“Balance to Win”: Sometimes You Need Friends, Sometimes You Need Haters

(Crossposted to Lesser Wrong)

Sarah Constantin’s “Cheat to Win” outlines an effective general strategy for life. Recognizing that many people have overbalanced in the direction of engaging with their personal and ideological opponents, she recommends the value of restricting to people who actually like who you are or what you’re doing.

But wait! Me go too far!

No, I mean… I’m really attracted to the idea. I think educated modern americans in general and rationalists in particular are way too willing to subject their most critical positions to attack, in the former case because of how engaged they are with the wider world, and in the latter case as a matter of principle.

But I have concerns. If you live in Berkeley, and are in the group that defend the rationalists-as-good-living-in-berkeley position, you’ve probably already overbalanced in this direction. Berkeley is the poster child for excessive bubbling. I don’t need to repeat the concerns the rationalist community has already expressed to itself.

Let’s say we’re talking about two social poles. Let’s call them open and closed. American gated communities are fully closed, and missionaries in North Korea are fully open.

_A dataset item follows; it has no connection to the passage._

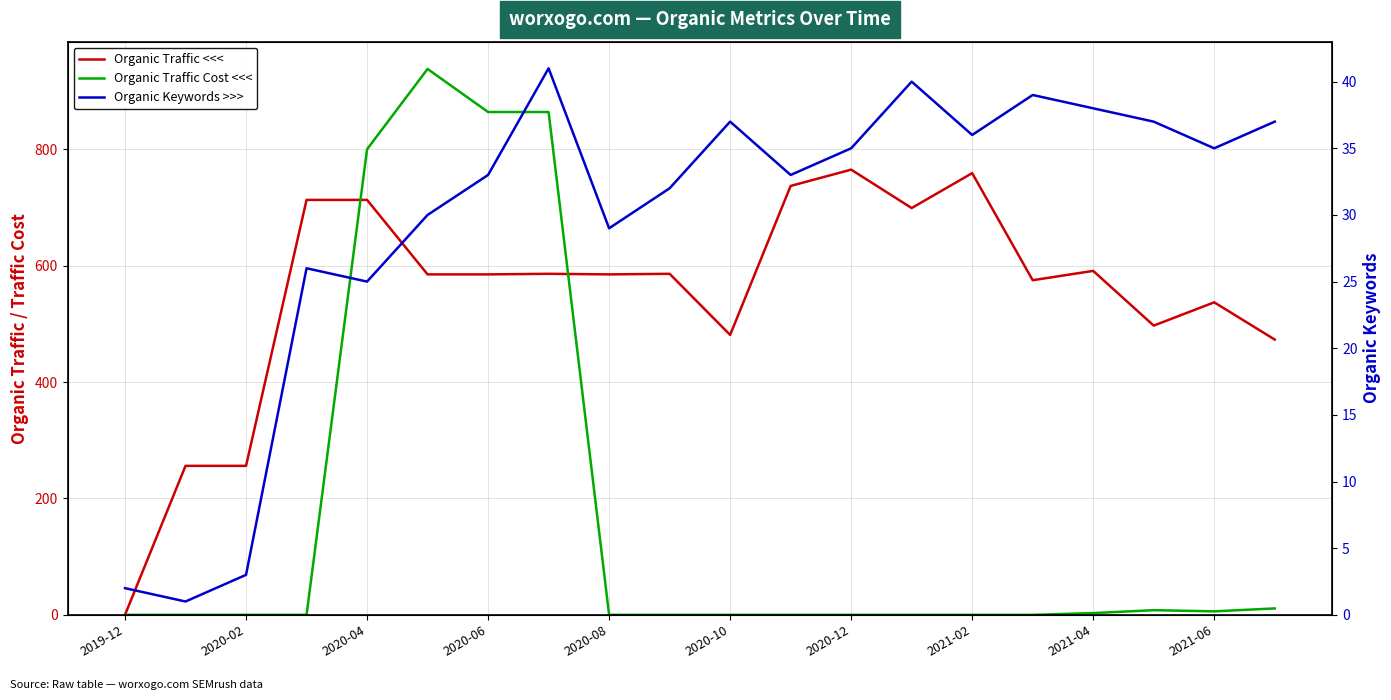

Read the Organic Traffic <<< value at 17, to the nearest 100.

500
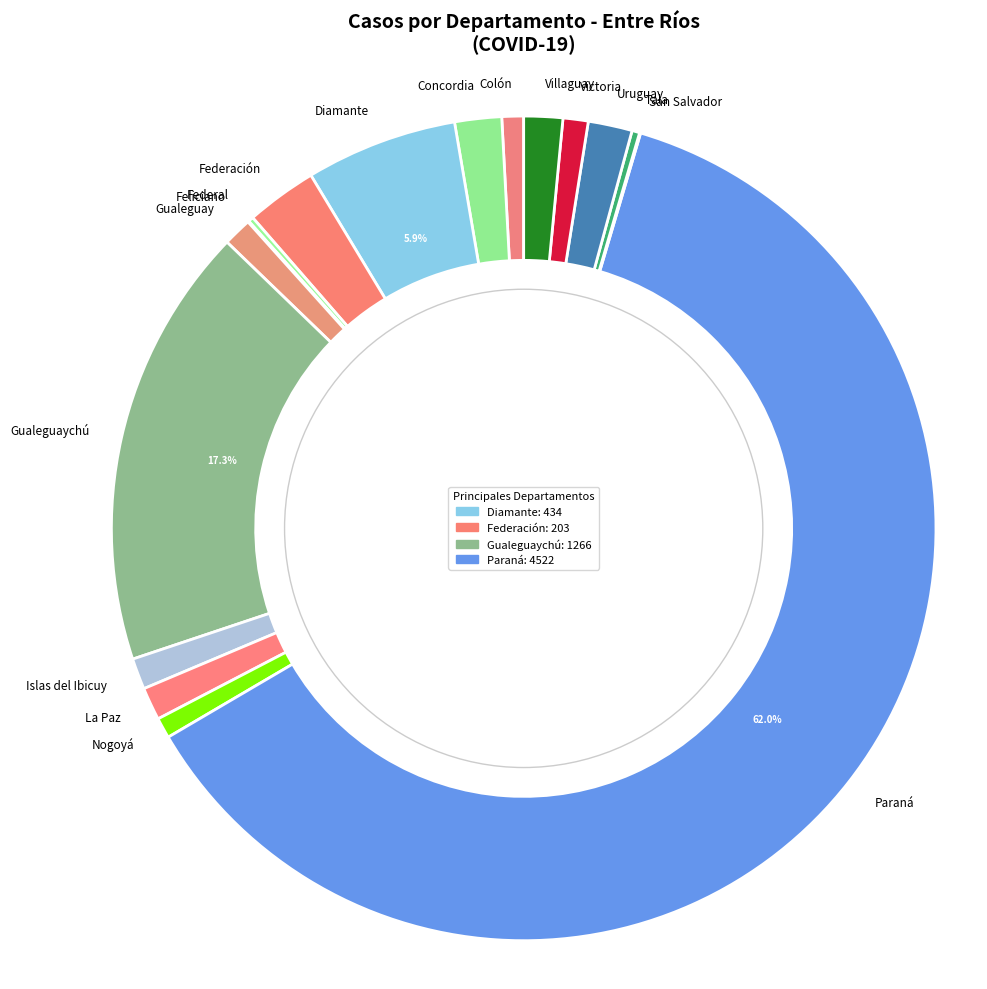

Between Villaguay and Paraná, which is larger?

Paraná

Got it? Cool.

For me, navigating the open/closed spectrum probably has much the same pattern as navigating the chaos/order spectrum, or the explore/exploit or child mind/adult mind dichotomies. Too much of either one is the end of all good things, and the best strategy is to move back and forth between the two poles depending on context. I accept that there’s a high cost to repeatedly re-calculating my trajectory, and I cheerfully pay that cost.

When I worked at Google News Search, I read about ten newspapers a day, and I was miserable. For a year or two, I have practiced a daily news blackout, catching up maybe once a month, sometimes reading sites like the Weekly Sift that exist to digest the news at a longer time scale than the day to day. I am much happier, and without much loss of engagement.

I think this is because the news (and by extension the open/closed spectrum) also fits a growth/maturity pattern. Engaging with the wider world is supremely useful as a formative experience and should happen a lot during some periods of your life. But once you’ve gained from the formative version of the experience, the returns diminish, and as Sarah herself says in comments, you can thrive with much less frequent updates.

But I also try pretty hard to maintain deep friendships across four natural barriers: country borders, political disagreement, differing subculture pursuits, and socioeconomic class. These friendships are expensive and I will keep them even at much greater than the current cost.

I think that if I had restricted myself to just my supporters in the last few years, I would have, for instance, felt like Hillary Clinton was bulletproof, and been floored and depressed by what happened, instead of prepared for it, and comfortable and productive. I would have missed out on all the ways my opinions have been refined by my most critical friends, and by strangers. I think bubbled people can easily find themselves enticed into toxic incentive gradients. I think having only supporters leaves you unable to reverse advice when necessary.

How do you know when to run towards the open pole, and when to run towards the closed pole? I’m not sure. But I can offer an easy first pass purely based on emotions.

Are you deeply miserable? Then run to the closed pole. Are you deeply comfortable, even smug? Then run to the open pole.

Of course, since this is my first post on lesserwrong, it constitutes an act of opening for me. So I’m hoping for all kinds of uncomfortable, growth inducing disagreement.